Tag Archives: Hannah Reid

REVIEW: London Grammar, Cambridge Corn Exchange, Saturday, February 1

London Grammar

London Grammar

Add a cello to practically anything and its amazingness will multiply.

Add an entire string quartet to a London Grammar set and your mind will be  absolutely blown.

It was a very, very good move on the part of the ever so elusive trio:  vocalist Hannah Reid, angular fellow founder Dan Rothman on guitar (the pair met  in halls at Nottingham University), and Dot Major (recruited from the year  below), he with the scatty mop of hair, on keys, drums and the djembe.

Compared to the likes of Adele, Joni Mitchell and Florence Welch, it’s  Hannah’s voice, arcing powerfully over the sparing backdrop of keys, guitar and  the bare bones of percussion on their debut album If You Wait, that make  them.

But with a string quartet at a thrumming, packed out Cambridge Corn Exchange,  they marched into the kind of territory you can only mark as indescribably  stunning.

And, for a band that shies from the media and is fronted by a dangerously  nervous singer, they weren’t nearly as cold and remote as we’d prepared for. You  can’t quite call them charismatic, but they do nail an effortless cool that  doesn’t spill into stand-offish.

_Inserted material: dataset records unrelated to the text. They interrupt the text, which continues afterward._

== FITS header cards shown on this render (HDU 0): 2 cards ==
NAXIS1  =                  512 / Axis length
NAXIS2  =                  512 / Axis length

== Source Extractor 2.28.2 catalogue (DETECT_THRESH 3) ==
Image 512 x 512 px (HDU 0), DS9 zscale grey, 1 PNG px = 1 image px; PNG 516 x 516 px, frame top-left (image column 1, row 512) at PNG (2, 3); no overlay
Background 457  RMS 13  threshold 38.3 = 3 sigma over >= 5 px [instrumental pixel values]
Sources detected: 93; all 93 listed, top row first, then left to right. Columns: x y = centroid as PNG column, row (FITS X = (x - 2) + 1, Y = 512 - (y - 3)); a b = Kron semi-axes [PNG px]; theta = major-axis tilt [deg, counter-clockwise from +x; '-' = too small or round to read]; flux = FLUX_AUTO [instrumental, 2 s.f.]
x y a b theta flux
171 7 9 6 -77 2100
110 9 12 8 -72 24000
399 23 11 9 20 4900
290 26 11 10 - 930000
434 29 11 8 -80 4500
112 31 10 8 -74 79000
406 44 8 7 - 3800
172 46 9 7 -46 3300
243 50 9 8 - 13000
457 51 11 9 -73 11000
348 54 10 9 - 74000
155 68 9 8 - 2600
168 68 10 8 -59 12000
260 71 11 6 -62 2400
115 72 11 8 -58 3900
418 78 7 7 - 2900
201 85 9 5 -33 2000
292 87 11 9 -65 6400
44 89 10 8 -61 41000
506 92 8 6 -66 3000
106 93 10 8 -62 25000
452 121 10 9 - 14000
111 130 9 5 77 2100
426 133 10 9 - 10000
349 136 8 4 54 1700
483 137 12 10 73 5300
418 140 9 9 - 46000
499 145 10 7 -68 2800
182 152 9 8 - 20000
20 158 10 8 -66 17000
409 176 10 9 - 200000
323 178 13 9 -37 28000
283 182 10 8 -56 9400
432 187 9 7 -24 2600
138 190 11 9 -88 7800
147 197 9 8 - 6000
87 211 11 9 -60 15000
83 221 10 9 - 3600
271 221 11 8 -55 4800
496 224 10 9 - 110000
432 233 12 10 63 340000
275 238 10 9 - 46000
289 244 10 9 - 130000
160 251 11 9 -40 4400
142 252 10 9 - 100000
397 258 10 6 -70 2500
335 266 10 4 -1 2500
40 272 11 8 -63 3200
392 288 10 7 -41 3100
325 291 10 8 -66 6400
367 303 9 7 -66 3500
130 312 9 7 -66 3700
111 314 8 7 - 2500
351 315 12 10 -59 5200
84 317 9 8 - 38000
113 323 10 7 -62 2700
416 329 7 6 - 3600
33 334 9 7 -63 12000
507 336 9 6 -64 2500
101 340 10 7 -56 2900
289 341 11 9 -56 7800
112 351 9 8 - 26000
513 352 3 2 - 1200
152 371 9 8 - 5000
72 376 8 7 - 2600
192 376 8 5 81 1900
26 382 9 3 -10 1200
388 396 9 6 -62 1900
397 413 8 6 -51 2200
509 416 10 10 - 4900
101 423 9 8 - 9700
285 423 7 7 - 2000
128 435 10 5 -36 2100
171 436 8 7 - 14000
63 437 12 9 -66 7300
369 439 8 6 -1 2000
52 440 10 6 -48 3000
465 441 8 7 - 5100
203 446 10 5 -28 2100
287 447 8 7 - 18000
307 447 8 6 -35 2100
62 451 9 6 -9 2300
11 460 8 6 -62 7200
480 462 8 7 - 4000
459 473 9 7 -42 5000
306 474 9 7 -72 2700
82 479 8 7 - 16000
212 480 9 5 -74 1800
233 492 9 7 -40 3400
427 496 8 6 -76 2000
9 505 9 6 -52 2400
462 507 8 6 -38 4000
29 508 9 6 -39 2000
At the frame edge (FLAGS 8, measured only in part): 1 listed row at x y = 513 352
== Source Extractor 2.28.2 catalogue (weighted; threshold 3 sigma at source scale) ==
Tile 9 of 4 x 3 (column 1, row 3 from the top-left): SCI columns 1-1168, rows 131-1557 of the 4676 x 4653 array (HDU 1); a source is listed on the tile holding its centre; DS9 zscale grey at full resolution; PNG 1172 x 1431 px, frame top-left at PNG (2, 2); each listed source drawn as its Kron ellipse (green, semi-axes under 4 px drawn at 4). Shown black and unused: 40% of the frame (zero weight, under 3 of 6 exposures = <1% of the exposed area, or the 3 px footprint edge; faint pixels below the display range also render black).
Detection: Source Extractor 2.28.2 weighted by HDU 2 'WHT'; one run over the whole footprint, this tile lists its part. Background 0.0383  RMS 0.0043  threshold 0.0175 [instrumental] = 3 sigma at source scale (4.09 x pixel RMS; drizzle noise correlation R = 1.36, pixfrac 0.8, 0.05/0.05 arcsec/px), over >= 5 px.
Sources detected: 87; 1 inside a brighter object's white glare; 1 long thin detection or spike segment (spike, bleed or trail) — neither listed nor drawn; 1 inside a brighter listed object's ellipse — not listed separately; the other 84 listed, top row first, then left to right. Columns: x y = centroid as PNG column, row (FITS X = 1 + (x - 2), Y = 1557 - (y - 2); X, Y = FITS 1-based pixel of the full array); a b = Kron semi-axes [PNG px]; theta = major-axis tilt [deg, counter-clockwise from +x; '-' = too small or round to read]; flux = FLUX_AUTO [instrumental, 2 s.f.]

The boys loped on stage before Hannah appeared enigmatic, still, quiet and  understated, hands clasped as if in prayer, her trademark hank of a blonde high  ponytail barely swishing.

Matched note for note by a blazing backdrop that sputtered and popped with  brightness, haloing Hannah in a rush of shadow and sparks, the favourites were  achingly good: the lacerating Wasting My Young Years, skin-shivery Strong (“Feel  free to sing-a-long,” Hannah murmured) and Hey Now, and some tracks that fade  sweetly out of your mind on the album, live, just exploded (namely Flickers).

But with barely more than 10 songs in their arsenal – to be fair, their music  career has spun out of control in the space of a year, you couldn’t expect the  song-count to keep up – the set raced upsettingly by.

Still, their tremulous cover of Kavinsky’s Nightcall (best known for  soundtracking Ryan Gosling’s scorpion emblazoned hero in Drive), seemed to drag  out time, wringing the heart out of every single burning note while the strings  skipped on and off stage, sawing through the haunting tendrils of Sights.

They finished on Metal & Dust: it soared, it smouldered and it left you  reeling.